┌────────
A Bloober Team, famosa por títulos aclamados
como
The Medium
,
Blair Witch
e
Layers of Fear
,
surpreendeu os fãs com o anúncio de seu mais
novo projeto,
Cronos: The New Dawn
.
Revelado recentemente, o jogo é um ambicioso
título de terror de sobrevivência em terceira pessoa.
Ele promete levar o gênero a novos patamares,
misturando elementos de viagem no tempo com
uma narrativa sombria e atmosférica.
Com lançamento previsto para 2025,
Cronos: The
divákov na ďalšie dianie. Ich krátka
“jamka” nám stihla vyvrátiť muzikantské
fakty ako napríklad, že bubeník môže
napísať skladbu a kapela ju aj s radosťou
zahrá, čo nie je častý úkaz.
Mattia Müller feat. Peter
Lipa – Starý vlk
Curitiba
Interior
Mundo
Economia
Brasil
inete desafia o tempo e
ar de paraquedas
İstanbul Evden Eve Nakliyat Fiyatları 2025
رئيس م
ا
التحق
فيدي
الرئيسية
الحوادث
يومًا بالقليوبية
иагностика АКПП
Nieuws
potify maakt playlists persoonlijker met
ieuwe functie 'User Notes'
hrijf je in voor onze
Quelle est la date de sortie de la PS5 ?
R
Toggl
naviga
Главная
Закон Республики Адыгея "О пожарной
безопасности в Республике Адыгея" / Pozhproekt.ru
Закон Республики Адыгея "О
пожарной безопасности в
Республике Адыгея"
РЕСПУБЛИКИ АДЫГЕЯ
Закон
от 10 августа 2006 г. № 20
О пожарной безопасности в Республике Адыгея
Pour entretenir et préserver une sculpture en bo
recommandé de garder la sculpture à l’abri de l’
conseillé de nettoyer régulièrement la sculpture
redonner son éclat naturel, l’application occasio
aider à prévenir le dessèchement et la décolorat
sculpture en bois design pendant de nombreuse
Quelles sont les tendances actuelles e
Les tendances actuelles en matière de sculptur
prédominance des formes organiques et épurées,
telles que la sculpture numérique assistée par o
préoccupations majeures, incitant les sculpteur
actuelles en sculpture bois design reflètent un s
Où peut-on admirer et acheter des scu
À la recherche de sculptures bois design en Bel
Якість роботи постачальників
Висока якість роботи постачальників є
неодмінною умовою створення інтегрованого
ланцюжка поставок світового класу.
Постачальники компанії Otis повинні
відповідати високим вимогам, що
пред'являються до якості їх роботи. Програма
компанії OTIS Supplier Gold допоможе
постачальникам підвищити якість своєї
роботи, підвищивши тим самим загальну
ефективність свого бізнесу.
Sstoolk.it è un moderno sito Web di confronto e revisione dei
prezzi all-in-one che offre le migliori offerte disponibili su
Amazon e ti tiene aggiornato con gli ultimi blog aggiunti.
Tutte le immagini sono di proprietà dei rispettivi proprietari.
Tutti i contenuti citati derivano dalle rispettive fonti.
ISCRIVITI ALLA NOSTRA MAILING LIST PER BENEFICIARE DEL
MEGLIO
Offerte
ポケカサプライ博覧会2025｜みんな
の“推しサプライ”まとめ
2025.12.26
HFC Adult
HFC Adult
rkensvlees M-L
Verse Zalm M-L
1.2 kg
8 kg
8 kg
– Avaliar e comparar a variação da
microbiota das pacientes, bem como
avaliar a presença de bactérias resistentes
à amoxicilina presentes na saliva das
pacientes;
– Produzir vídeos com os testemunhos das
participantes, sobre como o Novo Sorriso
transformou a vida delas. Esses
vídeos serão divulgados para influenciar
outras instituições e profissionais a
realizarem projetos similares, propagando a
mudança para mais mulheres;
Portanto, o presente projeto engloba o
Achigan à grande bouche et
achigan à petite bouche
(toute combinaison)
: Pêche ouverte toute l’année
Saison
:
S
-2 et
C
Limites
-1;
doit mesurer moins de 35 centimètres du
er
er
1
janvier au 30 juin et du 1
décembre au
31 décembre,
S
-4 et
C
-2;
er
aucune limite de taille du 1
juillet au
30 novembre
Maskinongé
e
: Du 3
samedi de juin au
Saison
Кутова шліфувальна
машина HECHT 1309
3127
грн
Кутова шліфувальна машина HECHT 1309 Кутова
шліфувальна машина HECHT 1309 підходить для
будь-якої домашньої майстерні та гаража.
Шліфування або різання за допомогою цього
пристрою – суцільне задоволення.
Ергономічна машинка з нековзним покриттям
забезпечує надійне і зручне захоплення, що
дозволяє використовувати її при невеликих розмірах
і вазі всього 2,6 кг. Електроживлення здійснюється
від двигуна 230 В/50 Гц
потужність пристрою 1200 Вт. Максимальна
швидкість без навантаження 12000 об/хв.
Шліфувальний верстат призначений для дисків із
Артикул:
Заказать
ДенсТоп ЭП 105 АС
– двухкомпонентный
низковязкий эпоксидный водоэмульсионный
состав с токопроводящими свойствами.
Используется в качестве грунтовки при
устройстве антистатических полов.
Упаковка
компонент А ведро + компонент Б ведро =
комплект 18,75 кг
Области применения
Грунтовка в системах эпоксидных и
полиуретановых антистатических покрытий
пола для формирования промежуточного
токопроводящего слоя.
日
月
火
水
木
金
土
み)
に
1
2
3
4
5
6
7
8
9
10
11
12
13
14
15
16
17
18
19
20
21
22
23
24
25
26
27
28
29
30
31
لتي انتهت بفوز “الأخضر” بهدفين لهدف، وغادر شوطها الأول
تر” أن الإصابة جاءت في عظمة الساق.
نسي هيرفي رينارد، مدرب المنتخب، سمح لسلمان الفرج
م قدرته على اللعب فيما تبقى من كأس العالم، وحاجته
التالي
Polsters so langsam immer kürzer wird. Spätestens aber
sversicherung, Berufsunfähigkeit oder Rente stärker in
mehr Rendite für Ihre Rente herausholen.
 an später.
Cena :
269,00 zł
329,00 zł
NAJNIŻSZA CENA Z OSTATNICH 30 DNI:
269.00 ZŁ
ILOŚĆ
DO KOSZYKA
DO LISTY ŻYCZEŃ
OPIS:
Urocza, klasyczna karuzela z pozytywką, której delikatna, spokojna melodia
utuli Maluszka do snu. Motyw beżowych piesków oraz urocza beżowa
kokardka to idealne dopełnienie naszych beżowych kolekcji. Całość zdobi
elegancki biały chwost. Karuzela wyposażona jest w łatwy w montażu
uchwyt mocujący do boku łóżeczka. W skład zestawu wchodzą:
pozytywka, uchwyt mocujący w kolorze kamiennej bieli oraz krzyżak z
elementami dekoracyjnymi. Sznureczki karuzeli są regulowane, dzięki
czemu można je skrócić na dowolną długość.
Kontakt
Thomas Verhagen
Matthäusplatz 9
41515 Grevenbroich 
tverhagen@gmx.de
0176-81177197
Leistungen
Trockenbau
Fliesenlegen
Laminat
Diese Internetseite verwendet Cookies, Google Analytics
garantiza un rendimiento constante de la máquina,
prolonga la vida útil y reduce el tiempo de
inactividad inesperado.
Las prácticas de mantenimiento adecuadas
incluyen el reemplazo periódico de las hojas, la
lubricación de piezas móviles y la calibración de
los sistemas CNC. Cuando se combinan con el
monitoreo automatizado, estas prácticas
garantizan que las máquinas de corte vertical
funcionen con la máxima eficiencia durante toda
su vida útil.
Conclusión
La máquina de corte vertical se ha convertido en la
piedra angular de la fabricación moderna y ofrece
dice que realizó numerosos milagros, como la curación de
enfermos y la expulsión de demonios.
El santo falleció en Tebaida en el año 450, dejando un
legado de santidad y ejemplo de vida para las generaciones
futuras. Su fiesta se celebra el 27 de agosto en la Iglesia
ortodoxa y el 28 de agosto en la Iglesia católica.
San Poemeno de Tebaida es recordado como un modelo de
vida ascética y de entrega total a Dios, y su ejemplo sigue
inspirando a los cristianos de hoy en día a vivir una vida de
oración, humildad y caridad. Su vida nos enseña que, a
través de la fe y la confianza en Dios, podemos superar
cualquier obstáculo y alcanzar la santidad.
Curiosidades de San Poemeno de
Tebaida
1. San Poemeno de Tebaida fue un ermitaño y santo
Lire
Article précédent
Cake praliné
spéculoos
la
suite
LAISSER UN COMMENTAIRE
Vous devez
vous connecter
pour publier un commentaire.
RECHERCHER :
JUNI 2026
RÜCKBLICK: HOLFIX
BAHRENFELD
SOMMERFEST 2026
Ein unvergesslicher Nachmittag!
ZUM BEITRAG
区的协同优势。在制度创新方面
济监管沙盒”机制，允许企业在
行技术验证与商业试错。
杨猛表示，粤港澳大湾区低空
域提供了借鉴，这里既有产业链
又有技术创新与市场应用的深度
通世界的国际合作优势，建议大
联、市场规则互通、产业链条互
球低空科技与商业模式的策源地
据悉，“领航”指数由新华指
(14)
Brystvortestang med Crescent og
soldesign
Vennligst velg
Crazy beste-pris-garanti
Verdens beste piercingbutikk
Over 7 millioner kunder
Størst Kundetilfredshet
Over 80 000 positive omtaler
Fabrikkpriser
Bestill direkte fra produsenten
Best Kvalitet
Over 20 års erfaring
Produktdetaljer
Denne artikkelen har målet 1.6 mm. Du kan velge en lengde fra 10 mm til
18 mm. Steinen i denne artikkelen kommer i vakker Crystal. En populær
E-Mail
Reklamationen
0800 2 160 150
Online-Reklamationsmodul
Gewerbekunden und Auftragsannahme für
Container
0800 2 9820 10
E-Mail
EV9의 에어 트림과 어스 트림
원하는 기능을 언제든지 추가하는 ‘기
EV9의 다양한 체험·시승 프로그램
└────────
▸ Aim of the task: The answer must hold exactly the lines of the entries above, from the first line through the line that contains "misturando elementos de viagem no tempo com", and no others.

▸ Answer box:
A Bloober Team, famosa por títulos aclamados
como
The Medium
,
Blair Witch
e
Layers of Fear
,
surpreendeu os fãs com o anúncio de seu mais
novo projeto,
Cronos: The New Dawn
.
Revelado recentemente, o jogo é um ambicioso
título de terror de sobrevivência em terceira pessoa.
Ele promete levar o gênero a novos patamares,
misturando elementos de viagem no tempo com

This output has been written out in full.